Proteomic profiling identifies muscle-invasive bladder cancers with distinct biology and responses to platinum-based chemotherapy

Platinum-based neoadjuvant chemotherapy prior to radical cystectomy is the preferred treatment for muscle-invasive bladder cancer despite modest survival benefit and significant associated toxicities. Here, we profile the global proteome of muscle-invasive bladder cancers pre- and post-neoadjuvant chemotherapy treatment using archival formalin-fixed paraffin-embedded tissue. We identify four pre-neoadjuvant chemotherapy proteomic clusters with distinct biology and response to therapy and integrate these with transcriptomic subtypes and immunohistochemistry. We observe proteomic plasticity post-neoadjuvant chemotherapy that is associated with increased extracellular matrix and reduced keratinisation compared to pre-neoadjuvant chemotherapy. Post-neoadjuvant chemotherapy clusters appear to be differentially enriched for druggable proteins. For example, MTOR and PARP are over-expressed at the protein level in tumours identified as neuronal-like.
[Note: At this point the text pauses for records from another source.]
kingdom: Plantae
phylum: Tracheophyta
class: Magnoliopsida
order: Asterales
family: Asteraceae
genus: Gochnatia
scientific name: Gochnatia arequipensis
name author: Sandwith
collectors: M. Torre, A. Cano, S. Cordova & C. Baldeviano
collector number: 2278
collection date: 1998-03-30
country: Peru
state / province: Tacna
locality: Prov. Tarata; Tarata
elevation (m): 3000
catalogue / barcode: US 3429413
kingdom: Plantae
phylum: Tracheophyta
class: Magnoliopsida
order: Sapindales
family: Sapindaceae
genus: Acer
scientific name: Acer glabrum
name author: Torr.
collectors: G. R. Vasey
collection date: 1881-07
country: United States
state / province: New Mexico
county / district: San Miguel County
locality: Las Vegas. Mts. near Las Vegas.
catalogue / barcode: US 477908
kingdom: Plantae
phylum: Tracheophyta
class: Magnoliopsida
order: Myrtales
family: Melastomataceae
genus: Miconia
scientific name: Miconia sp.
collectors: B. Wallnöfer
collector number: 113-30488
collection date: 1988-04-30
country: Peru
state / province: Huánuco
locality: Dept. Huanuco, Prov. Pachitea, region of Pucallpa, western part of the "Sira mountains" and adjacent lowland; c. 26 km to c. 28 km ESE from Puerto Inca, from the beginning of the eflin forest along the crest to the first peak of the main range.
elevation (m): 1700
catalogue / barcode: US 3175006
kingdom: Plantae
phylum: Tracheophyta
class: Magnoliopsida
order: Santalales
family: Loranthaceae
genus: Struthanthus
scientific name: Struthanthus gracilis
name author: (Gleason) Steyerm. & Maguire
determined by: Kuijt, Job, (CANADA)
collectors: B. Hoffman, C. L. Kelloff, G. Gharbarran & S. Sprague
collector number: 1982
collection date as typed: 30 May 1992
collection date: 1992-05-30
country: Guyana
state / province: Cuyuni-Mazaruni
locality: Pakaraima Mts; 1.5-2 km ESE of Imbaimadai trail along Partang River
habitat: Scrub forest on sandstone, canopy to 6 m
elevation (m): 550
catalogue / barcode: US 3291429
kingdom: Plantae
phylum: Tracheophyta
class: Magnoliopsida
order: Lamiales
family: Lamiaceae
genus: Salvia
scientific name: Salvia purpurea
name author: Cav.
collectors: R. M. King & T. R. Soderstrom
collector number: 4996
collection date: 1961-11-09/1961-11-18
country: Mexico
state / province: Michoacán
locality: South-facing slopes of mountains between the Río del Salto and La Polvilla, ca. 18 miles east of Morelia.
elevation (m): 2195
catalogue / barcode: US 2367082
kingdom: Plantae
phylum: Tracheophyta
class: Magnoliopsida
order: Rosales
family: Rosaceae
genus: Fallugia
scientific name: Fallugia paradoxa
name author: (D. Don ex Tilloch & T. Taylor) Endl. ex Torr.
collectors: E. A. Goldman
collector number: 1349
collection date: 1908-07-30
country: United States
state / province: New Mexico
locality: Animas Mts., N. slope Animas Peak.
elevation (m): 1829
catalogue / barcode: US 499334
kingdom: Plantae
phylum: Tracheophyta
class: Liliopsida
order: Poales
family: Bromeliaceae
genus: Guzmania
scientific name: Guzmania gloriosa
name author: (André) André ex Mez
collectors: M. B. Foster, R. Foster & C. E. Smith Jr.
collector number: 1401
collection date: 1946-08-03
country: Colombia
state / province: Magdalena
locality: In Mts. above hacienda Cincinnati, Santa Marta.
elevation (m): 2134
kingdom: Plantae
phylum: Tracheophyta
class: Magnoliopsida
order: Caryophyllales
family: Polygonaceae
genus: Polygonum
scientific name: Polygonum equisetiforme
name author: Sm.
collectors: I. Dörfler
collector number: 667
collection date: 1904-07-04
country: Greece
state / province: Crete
In addition, we determine that high intra-tumoural proteome heterogeneity in pre-neoadjuvant chemotherapy tissue is associated with worse prognosis. Our work highlights aspects of muscle-invasive bladder cancer biology associated with clinical outcomes and suggests biomarkers and therapeutic targets based on proteomic clusters. The proteomic landscape of muscle-invasive bladder cancer (MIBC) in the context of platinum-based neoadjuvant chemotherapy (NAC) remains to be explored. Here, proteomic analysis of MIBC tumours pre- and matched post-NAC treatment identifies proteomic clusters with distinct biological and clinical features.